Material to process Start Marker

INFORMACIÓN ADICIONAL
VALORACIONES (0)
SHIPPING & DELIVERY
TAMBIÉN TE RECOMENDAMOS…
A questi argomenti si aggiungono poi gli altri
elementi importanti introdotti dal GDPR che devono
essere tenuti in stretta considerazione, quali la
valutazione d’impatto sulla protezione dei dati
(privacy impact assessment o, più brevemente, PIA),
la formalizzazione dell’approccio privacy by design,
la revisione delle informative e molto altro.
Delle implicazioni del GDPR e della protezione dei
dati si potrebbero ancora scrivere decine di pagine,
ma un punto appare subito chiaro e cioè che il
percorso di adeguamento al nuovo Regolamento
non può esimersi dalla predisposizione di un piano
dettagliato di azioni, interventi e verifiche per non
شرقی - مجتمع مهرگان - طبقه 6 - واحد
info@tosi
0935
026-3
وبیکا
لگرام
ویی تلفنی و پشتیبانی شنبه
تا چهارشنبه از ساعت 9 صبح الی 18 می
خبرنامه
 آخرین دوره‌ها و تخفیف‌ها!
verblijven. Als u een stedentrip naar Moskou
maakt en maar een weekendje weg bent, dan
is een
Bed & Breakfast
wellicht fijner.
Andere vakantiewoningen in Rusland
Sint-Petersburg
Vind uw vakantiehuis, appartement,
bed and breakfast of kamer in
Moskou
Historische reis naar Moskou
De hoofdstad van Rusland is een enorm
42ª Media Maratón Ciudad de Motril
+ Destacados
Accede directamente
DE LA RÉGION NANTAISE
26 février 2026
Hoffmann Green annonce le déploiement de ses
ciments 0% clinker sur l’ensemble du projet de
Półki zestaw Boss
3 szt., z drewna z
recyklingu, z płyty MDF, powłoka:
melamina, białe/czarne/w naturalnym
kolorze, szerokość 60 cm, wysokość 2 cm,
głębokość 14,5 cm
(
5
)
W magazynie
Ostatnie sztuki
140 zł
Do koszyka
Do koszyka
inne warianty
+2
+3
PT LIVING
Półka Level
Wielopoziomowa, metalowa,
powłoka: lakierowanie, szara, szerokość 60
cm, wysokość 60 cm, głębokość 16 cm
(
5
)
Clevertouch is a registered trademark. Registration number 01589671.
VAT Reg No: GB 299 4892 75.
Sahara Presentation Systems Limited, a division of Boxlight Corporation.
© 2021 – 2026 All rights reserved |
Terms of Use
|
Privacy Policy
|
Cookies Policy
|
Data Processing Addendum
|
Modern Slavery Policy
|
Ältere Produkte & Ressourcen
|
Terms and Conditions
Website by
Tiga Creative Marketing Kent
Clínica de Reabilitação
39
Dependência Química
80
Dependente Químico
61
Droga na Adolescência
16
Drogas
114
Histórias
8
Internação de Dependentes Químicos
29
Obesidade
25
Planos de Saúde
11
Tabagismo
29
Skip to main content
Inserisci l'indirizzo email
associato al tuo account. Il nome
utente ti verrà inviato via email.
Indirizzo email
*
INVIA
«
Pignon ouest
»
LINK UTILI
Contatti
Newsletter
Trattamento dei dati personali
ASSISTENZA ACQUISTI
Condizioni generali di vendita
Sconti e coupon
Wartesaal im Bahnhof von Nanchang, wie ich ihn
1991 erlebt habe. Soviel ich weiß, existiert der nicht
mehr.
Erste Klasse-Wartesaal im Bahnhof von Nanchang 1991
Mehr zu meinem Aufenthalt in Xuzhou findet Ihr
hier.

Material to process End Marker

■ **Assignment**
Lines from the beginning of the data above through the line containing "3 szt., z drewna z" are to be returned exactly, and no others.

■ **Answer to this exercise**
INFORMACIÓN ADICIONAL
VALORACIONES (0)
SHIPPING & DELIVERY
TAMBIÉN TE RECOMENDAMOS…
A questi argomenti si aggiungono poi gli altri
elementi importanti introdotti dal GDPR che devono
essere tenuti in stretta considerazione, quali la
valutazione d’impatto sulla protezione dei dati
(privacy impact assessment o, più brevemente, PIA),
la formalizzazione dell’approccio privacy by design,
la revisione delle informative e molto altro.
Delle implicazioni del GDPR e della protezione dei
dati si potrebbero ancora scrivere decine di pagine,
ma un punto appare subito chiaro e cioè che il
percorso di adeguamento al nuovo Regolamento
non può esimersi dalla predisposizione di un piano
dettagliato di azioni, interventi e verifiche per non
شرقی - مجتمع مهرگان - طبقه 6 - واحد
info@tosi
0935
026-3
وبیکا
لگرام
ویی تلفنی و پشتیبانی شنبه
تا چهارشنبه از ساعت 9 صبح الی 18 می
خبرنامه
 آخرین دوره‌ها و تخفیف‌ها!
verblijven. Als u een stedentrip naar Moskou
maakt en maar een weekendje weg bent, dan
is een
Bed & Breakfast
wellicht fijner.
Andere vakantiewoningen in Rusland
Sint-Petersburg
Vind uw vakantiehuis, appartement,
bed and breakfast of kamer in
Moskou
Historische reis naar Moskou
De hoofdstad van Rusland is een enorm
42ª Media Maratón Ciudad de Motril
+ Destacados
Accede directamente
DE LA RÉGION NANTAISE
26 février 2026
Hoffmann Green annonce le déploiement de ses
ciments 0% clinker sur l’ensemble du projet de
Półki zestaw Boss
3 szt., z drewna z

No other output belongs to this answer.